● **EXERCISE AIM**:
What lines in this listing contain the string "FeatureCollection"? Report each one by copying it.

● **THE RECORDS**:
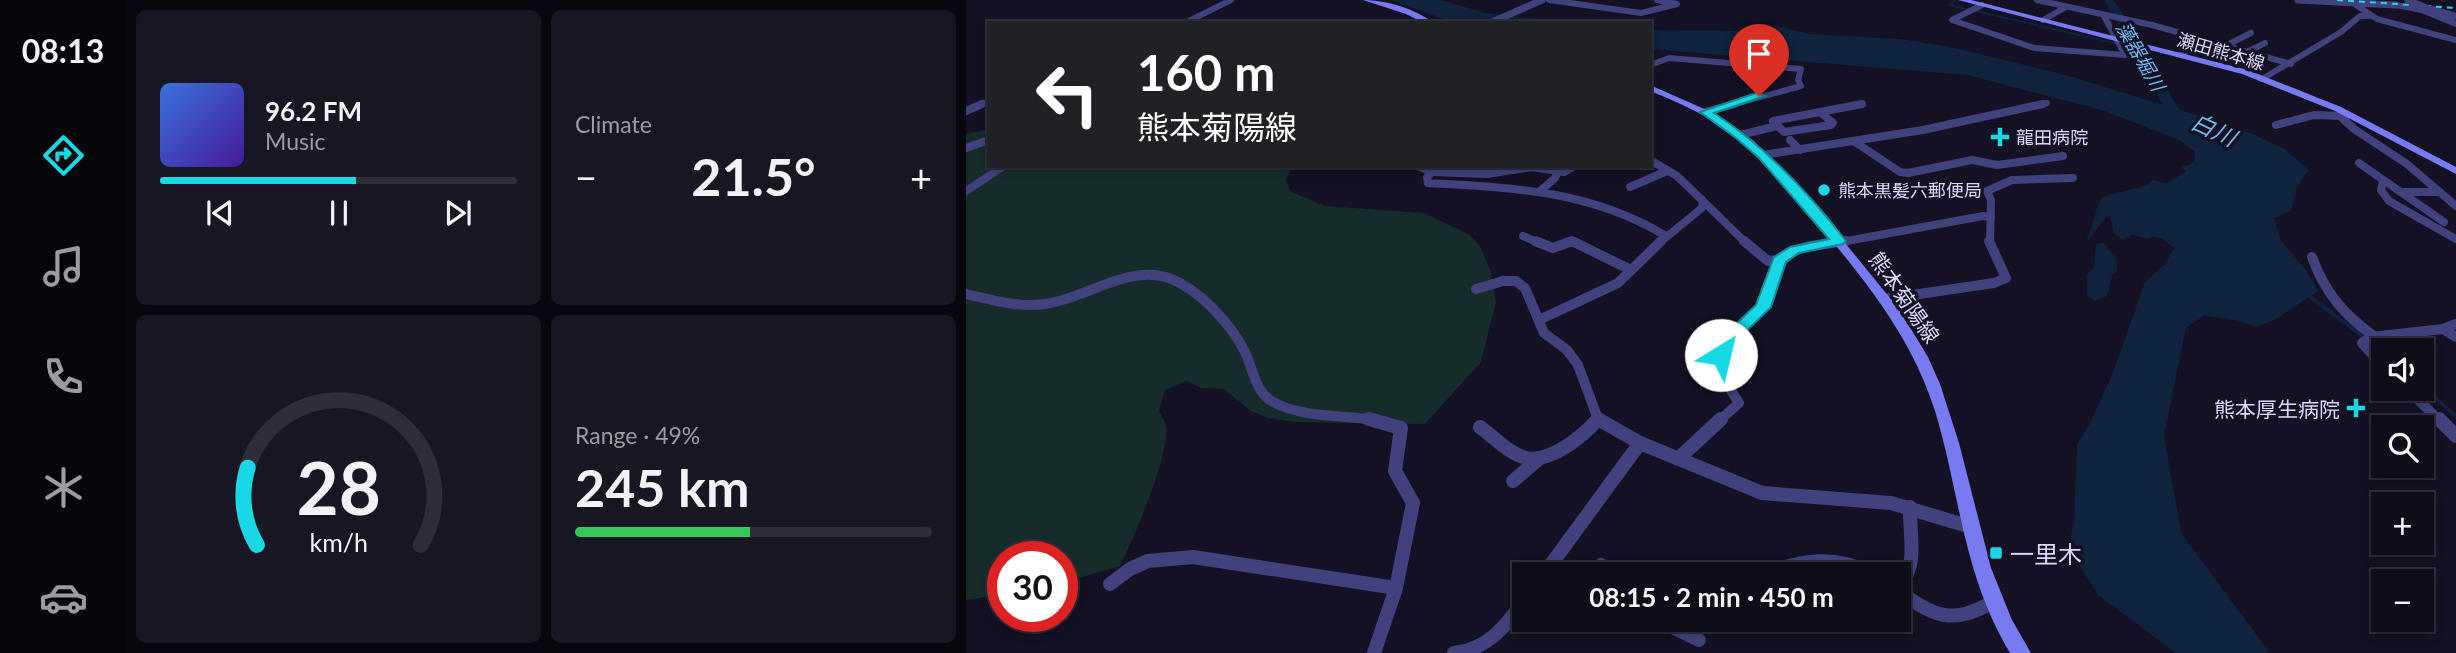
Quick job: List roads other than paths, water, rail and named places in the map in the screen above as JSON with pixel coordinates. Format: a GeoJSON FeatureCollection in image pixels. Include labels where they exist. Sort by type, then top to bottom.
{"type":"FeatureCollection","features":[{"type":"Feature","properties":{"kind":"main road"},"geometry":{"type":"LineString","coordinates":[[1367,0],[1409,12],[1426,21]]}},
{"type":"Feature","properties":{"kind":"main road","name":"瀬田熊本線"},"geometry":{"type":"LineString","coordinates":[[1962,0],[2181,54],[2262,79],[2352,117],[2456,171]]}},
{"type":"Feature","properties":{"kind":"main road","name":"熊本菊陽線"},"geometry":{"type":"LineString","coordinates":[[1652,89],[1705,112],[1740,135],[1763,155],[1839,241],[1906,327],[1926,363],[1943,414],[1993,602],[2019,652]]}},
{"type":"Feature","properties":{"kind":"street"},"geometry":{"type":"LineString","coordinates":[[1189,21],[1231,0]]}},
{"type":"Feature","properties":{"kind":"street"},"geometry":{"type":"LineString","coordinates":[[1494,21],[1542,0]]}},
{"type":"Feature","properties":{"kind":"street"},"geometry":{"type":"LineString","coordinates":[[1549,0],[1641,13],[1677,4],[1657,0]]}},
{"type":"Feature","properties":{"kind":"street"},"geometry":{"type":"LineString","coordinates":[[2037,0],[2206,40],[2291,64]]}},
{"type":"Feature","properties":{"kind":"street"},"geometry":{"type":"LineString","coordinates":[[2298,0],[2424,3],[2418,0]]}},
{"type":"Feature","properties":{"kind":"street"},"geometry":{"type":"LineString","coordinates":[[2408,0],[2455,20]]}},
{"type":"Feature","properties":{"kind":"street"},"geometry":{"type":"LineString","coordinates":[[2353,3],[2369,16]]}},
{"type":"Feature","properties":{"kind":"street"},"geometry":{"type":"LineString","coordinates":[[2397,3],[2455,20]]}},
{"type":"Feature","properties":{"kind":"street"},"geometry":{"type":"LineString","coordinates":[[2397,3],[2439,10],[2455,20]]}},
{"type":"Feature","properties":{"kind":"street"},"geometry":{"type":"LineString","coordinates":[[1982,5],[1952,20],[2021,44],[2050,50],[2125,55],[2104,16]]}},
{"type":"Feature","properties":{"kind":"street"},"geometry":{"type":"LineString","coordinates":[[2043,20],[2066,7]]}},
{"type":"Feature","properties":{"kind":"street"},"geometry":{"type":"LineString","coordinates":[[2421,9],[2456,9]]}},
{"type":"Feature","properties":{"kind":"street"},"geometry":{"type":"LineString","coordinates":[[2262,79],[2348,29],[2360,16],[2369,16],[2456,40]]}},
{"type":"Feature","properties":{"kind":"street"},"geometry":{"type":"LineString","coordinates":[[2225,46],[2251,33]]}},
{"type":"Feature","properties":{"kind":"street"},"geometry":{"type":"LineString","coordinates":[[2181,54],[2206,40]]}},
{"type":"Feature","properties":{"kind":"street"},"geometry":{"type":"LineString","coordinates":[[2247,52],[2266,43]]}},
{"type":"Feature","properties":{"kind":"street"},"geometry":{"type":"LineString","coordinates":[[1652,64],[1670,58],[1801,69],[1798,80],[1801,86],[1705,112]]}},
{"type":"Feature","properties":{"kind":"street"},"geometry":{"type":"LineString","coordinates":[[966,111],[987,102]]}},
{"type":"Feature","properties":{"kind":"street"},"geometry":{"type":"LineString","coordinates":[[1763,155],[1855,142],[2047,103]]}},
{"type":"Feature","properties":{"kind":"street"},"geometry":{"type":"LineString","coordinates":[[1820,112],[1833,123],[1831,125],[1784,132],[1773,121],[1820,112],[1862,104]]}},
{"type":"Feature","properties":{"kind":"street"},"geometry":{"type":"LineString","coordinates":[[2276,125],[2314,115],[2352,117]]}},
{"type":"Feature","properties":{"kind":"street"},"geometry":{"type":"LineString","coordinates":[[2340,116],[2407,164],[2456,206]]}},
{"type":"Feature","properties":{"kind":"street"},"geometry":{"type":"LineString","coordinates":[[1740,135],[1777,126]]}},
{"type":"Feature","properties":{"kind":"street"},"geometry":{"type":"LineString","coordinates":[[1790,140],[1800,150]]}},
{"type":"Feature","properties":{"kind":"street"},"geometry":{"type":"LineString","coordinates":[[966,148],[987,141]]}},
{"type":"Feature","properties":{"kind":"street"},"geometry":{"type":"LineString","coordinates":[[1855,142],[1900,172],[1917,172],[1972,160],[1997,165],[2012,180]]}},
{"type":"Feature","properties":{"kind":"street"},"geometry":{"type":"LineString","coordinates":[[1997,165],[2063,156]]}},
{"type":"Feature","properties":{"kind":"street"},"geometry":{"type":"LineString","coordinates":[[1652,161],[1677,176],[1768,261],[1779,260],[1795,250],[1839,241],[1983,216],[1991,217]]}},
{"type":"Feature","properties":{"kind":"street"},"geometry":{"type":"LineString","coordinates":[[2359,163],[2444,222]]}},
{"type":"Feature","properties":{"kind":"street"},"geometry":{"type":"LineString","coordinates":[[2445,165],[2456,163]]}},
{"type":"Feature","properties":{"kind":"street"},"geometry":{"type":"LineString","coordinates":[[966,191],[1001,168]]}},
{"type":"Feature","properties":{"kind":"street"},"geometry":{"type":"LineString","coordinates":[[1423,168],[1432,172],[1495,173],[1520,168]]}},
{"type":"Feature","properties":{"kind":"street"},"geometry":{"type":"LineString","coordinates":[[1495,173],[1502,168]]}},
{"type":"Feature","properties":{"kind":"street"},"geometry":{"type":"LineString","coordinates":[[1536,168],[1564,172],[1571,168]]}},
{"type":"Feature","properties":{"kind":"street"},"geometry":{"type":"LineString","coordinates":[[1539,191],[1555,178],[1558,170]]}},
{"type":"Feature","properties":{"kind":"street"},"geometry":{"type":"LineString","coordinates":[[1630,187],[1667,171]]}},
{"type":"Feature","properties":{"kind":"street"},"geometry":{"type":"LineString","coordinates":[[1432,172],[1427,177],[1429,183],[1539,191],[1587,201],[1641,221],[1666,236]]}},
{"type":"Feature","properties":{"kind":"street"},"geometry":{"type":"LineString","coordinates":[[1885,299],[1994,283],[2006,278],[1989,240],[1991,200],[1987,191],[2012,180],[2073,178]]}},
{"type":"Feature","properties":{"kind":"street"},"geometry":{"type":"LineString","coordinates":[[2383,181],[2381,190],[2389,201],[2456,239]]}},
{"type":"Feature","properties":{"kind":"street"},"geometry":{"type":"LineString","coordinates":[[2401,191],[2437,192]]}},
{"type":"Feature","properties":{"kind":"street"},"geometry":{"type":"LineString","coordinates":[[1539,320],[1618,283],[1666,236],[1697,212],[1703,201]]}},
{"type":"Feature","properties":{"kind":"street"},"geometry":{"type":"LineString","coordinates":[[1523,236],[1553,248],[1573,242],[1631,270]]}},
{"type":"Feature","properties":{"kind":"street"},"geometry":{"type":"LineString","coordinates":[[2312,257],[2329,298],[2370,339],[2443,329],[2456,324]]}},
{"type":"Feature","properties":{"kind":"street"},"geometry":{"type":"LineString","coordinates":[[1678,459],[1739,403],[1725,379],[1721,355],[1725,344],[1763,307],[1779,260]]}},
{"type":"Feature","properties":{"kind":"street"},"geometry":{"type":"LineString","coordinates":[[966,294],[1019,306],[1046,304],[1138,277],[1155,275],[1169,278],[1198,296],[1226,327],[1242,347],[1260,387],[1269,400],[1324,416],[1387,422],[1401,428],[1395,471],[1413,503],[1395,587],[1374,653]]}},
{"type":"Feature","properties":{"kind":"street"},"geometry":{"type":"LineString","coordinates":[[1476,289],[1503,281],[1516,281],[1525,288],[1545,333],[1567,350],[1578,365],[1598,419],[1640,443],[1762,493],[1863,500],[1910,508],[1971,527]]}},
{"type":"Feature","properties":{"kind":"street"},"geometry":{"type":"LineString","coordinates":[[2443,329],[2456,337]]}},
{"type":"Feature","properties":{"kind":"street"},"geometry":{"type":"LineString","coordinates":[[2420,401],[2456,436]]}},
{"type":"Feature","properties":{"kind":"street"},"geometry":{"type":"LineString","coordinates":[[1513,481],[1540,458],[1589,430],[1598,419]]}},
{"type":"Feature","properties":{"kind":"street"},"geometry":{"type":"LineString","coordinates":[[1480,427],[1515,453],[1530,459],[1540,458]]}},
{"type":"Feature","properties":{"kind":"street"},"geometry":{"type":"LineString","coordinates":[[1553,562],[1640,443]]}},
{"type":"Feature","properties":{"kind":"street"},"geometry":{"type":"LineString","coordinates":[[1910,508],[1908,523],[1911,572]]}},
{"type":"Feature","properties":{"kind":"street"},"geometry":{"type":"LineString","coordinates":[[1110,584],[1128,569],[1159,556],[1193,556],[1395,587]]}},
{"type":"Feature","properties":{"kind":"street"},"geometry":{"type":"LineString","coordinates":[[1801,562],[1813,558],[1846,562]]}},
{"type":"Feature","properties":{"kind":"street"},"geometry":{"type":"LineString","coordinates":[[1911,600],[1933,615],[1957,618],[1972,614],[1993,602]]}},
{"type":"Feature","properties":{"kind":"street"},"geometry":{"type":"LineString","coordinates":[[1454,653],[1466,653],[1496,638],[1512,617]]}},
{"type":"Feature","properties":{"kind":"street"},"geometry":{"type":"LineString","coordinates":[[1683,632],[1699,640]]}},
{"type":"Feature","properties":{"kind":"water"},"geometry":{"type":"Polygon","coordinates":[[[1391,0],[1441,0],[1486,13],[1550,21],[1449,21],[1391,0]]]}},
{"type":"Feature","properties":{"kind":"water","name":"白川"},"geometry":{"type":"Polygon","coordinates":[[[1770,27],[1783,27],[1810,34],[1901,39],[1955,48],[2066,75],[2239,128],[2285,149],[2309,170],[2297,187],[2291,211],[2274,218],[2281,241],[2306,270],[2318,291],[2276,319],[2257,327],[2236,320],[2203,316],[2186,328],[2164,435],[2181,533],[2270,653],[2176,653],[2099,596],[2068,548],[2074,522],[2077,444],[2112,375],[2145,282],[2165,264],[2174,248],[2158,237],[2147,239],[2133,235],[2122,239],[2114,233],[2110,217],[2106,217],[2086,243],[2101,197],[2145,186],[2152,180],[2167,183],[2186,171],[2179,166],[2190,165],[2194,161],[2195,152],[2181,141],[2105,111],[1967,75],[1652,49],[1652,30],[1763,31],[1770,27]]]}},
{"type":"Feature","properties":{"kind":"water"},"geometry":{"type":"Polygon","coordinates":[[[2104,243],[2116,258],[2117,271],[2112,275],[2107,296],[2095,301],[2087,295],[2087,274],[2094,268],[2096,244],[2104,243]]]}},
{"type":"Feature","properties":{"kind":"waterway"},"geometry":{"type":"LineString","coordinates":[[1954,0],[1950,5],[2113,43],[2129,44]]}},
{"type":"Feature","properties":{"kind":"waterway","name":"藻器堀川"},"geometry":{"type":"LineString","coordinates":[[2109,0],[2174,112]]}},
{"type":"Feature","properties":{"kind":"waterway"},"geometry":{"type":"LineString","coordinates":[[2306,294],[2371,342]]}},
{"type":"Feature","properties":{"kind":"waterway"},"geometry":{"type":"LineString","coordinates":[[2434,397],[2456,416]]}},
{"type":"Feature","properties":{"kind":"railway"},"geometry":{"type":"LineString","coordinates":[[2337,0],[2456,8]]}},
{"type":"Feature","properties":{"kind":"place","name":"龍田病院"},"geometry":{"type":"Point","coordinates":[2000,137]}},
{"type":"Feature","properties":{"kind":"place","name":"熊本黒髪六郵便局"},"geometry":{"type":"Point","coordinates":[1824,190]}},
{"type":"Feature","properties":{"kind":"place","name":"熊本厚生病院"},"geometry":{"type":"Point","coordinates":[2356,408]}},
{"type":"Feature","properties":{"kind":"place","name":"一里木"},"geometry":{"type":"Point","coordinates":[1996,553]}}]}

● **ANSWER SPACE**:
Quick job: List roads other than paths, water, rail and named places in the map in the screen above as JSON with pixel coordinates. Format: a GeoJSON FeatureCollection in image pixels. Include labels where they exist. Sort by type, then top to bottom.
{"type":"FeatureCollection","features":[{"type":"Feature","properties":{"kind":"main road"},"geometry":{"type":"LineString","coordinates":[[1367,0],[1409,12],[1426,21]]}},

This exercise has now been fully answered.